Success in Counter Insurgency
Success in counter insurgency is about the defeat of the enemy and winning the people hearts and minds. Military power is required in some cases, however, there is a limit to using power to defeat the enemy. Intelligence, clear political aim, securing the population, patience, adaptability and propaganda are the keys of how to make a successful counter insurgency no matter how hard and complicated the insurgent situation is.
The successful planning of counter insurgency operations depends largely on knowing the rebels intentions and background, and it is the intelligence that provides the leader that information. This denotes the importance of intelligence in counter insurgency operations.Securing the population is one of the most important elements of successful counter insurgency operations because protecting the people increases trust between the population and the military force, which makes the job easier for the troops.
The counter insurgency war consists of a clear political aim as part of a states administration, for its foreign and sometimes even internal affairs therefore the clear political aim is an important principle of counter insurgency warfare. The political objective must be clear, military operations begin their tasks for many purposes and goals, is the goal is to destroy the opponent? Or pressure it? Or strike it? Or eliminate the opponent state? The political aim here must be clear and easy to understand so it can be transformed to the military forces to set the goal of military action on the basis according to their military capabilities.
Patience in counter insurgency operations is another key reason for the success of counter insurgency warfare. It is clear that a counter insurgency needs a long time to adapt to the surrounding environment and the local population, also understanding insurgent ideas and carefully studying the rebel tactics.
Adaptability is vital, as military forces have to understand the enemy well and make the surrounding environment for their benefit where adapting to the environment is in their favour, and so increases the success of achieving their goals in counter insurgency operations. Understanding the enemy plays a major role in counter insurgency operations where it is easy for the military forces to fight the rebels even in difficult circumstances.

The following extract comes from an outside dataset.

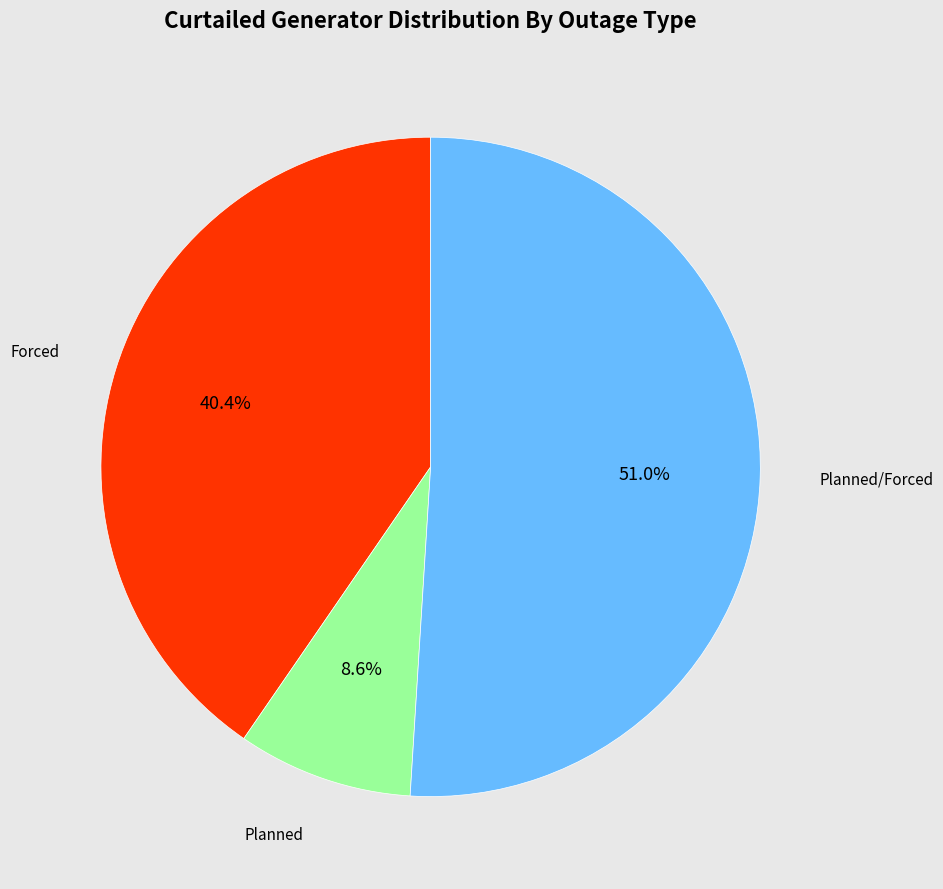

Is there any slice that represents more than half of the pie?

Yes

Propaganda or winning the hearts and minds of the population lays the backbone for a successful counter insurgency operation. Propaganda spreads rapidly in the region and must be keen to spread positive thinking in a peaceful manner in order to win the hearts and minds of the people.
It is important to recognize that the decision to intervene in Afghanistan and Iraq, although both counter insurgency campaigns, are strategically differently implemented and considered. Thus, the use of these examples as a study of counter insurgency is useful to acknowledge that no two counter insurgency campaigns are the same.

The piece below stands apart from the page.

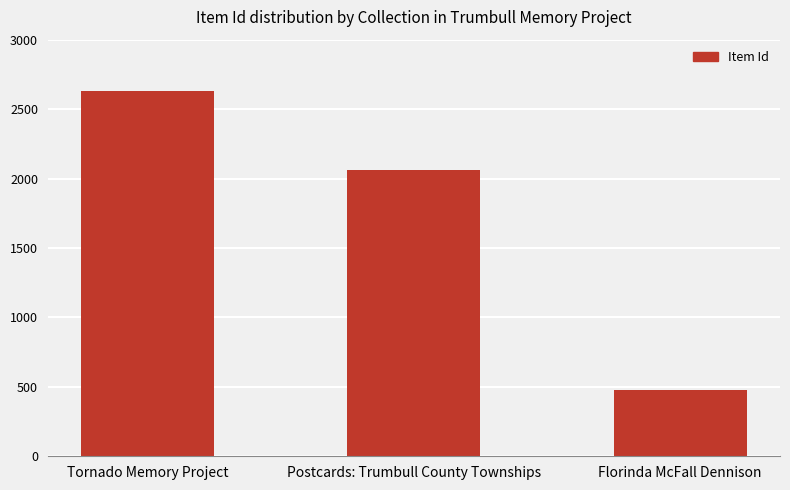

How many data points are less than 2061?

1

Counter insurgency differs from other civilian and military operations, both in methods used and in terms of purpose. The actual goal of counter insurgency is to build public support for a government that suppresses insurgent movements. It is clear that counter insurgency is a response to a specific set of insurgent threats and requires an in-depth assessment of threats based on a solid understanding of the relevant social, cultural, economic, political and security conditions, as well as detailed knowledge of the insurgents like their motives, objectives, organization and methods.
Success in counter insurgency is complex but using the right tactics and taking the knowledge and experiences of previous counter insurgency operations such as winning people hearts and other factors may facilitate the success of counter insurgency operations in the future.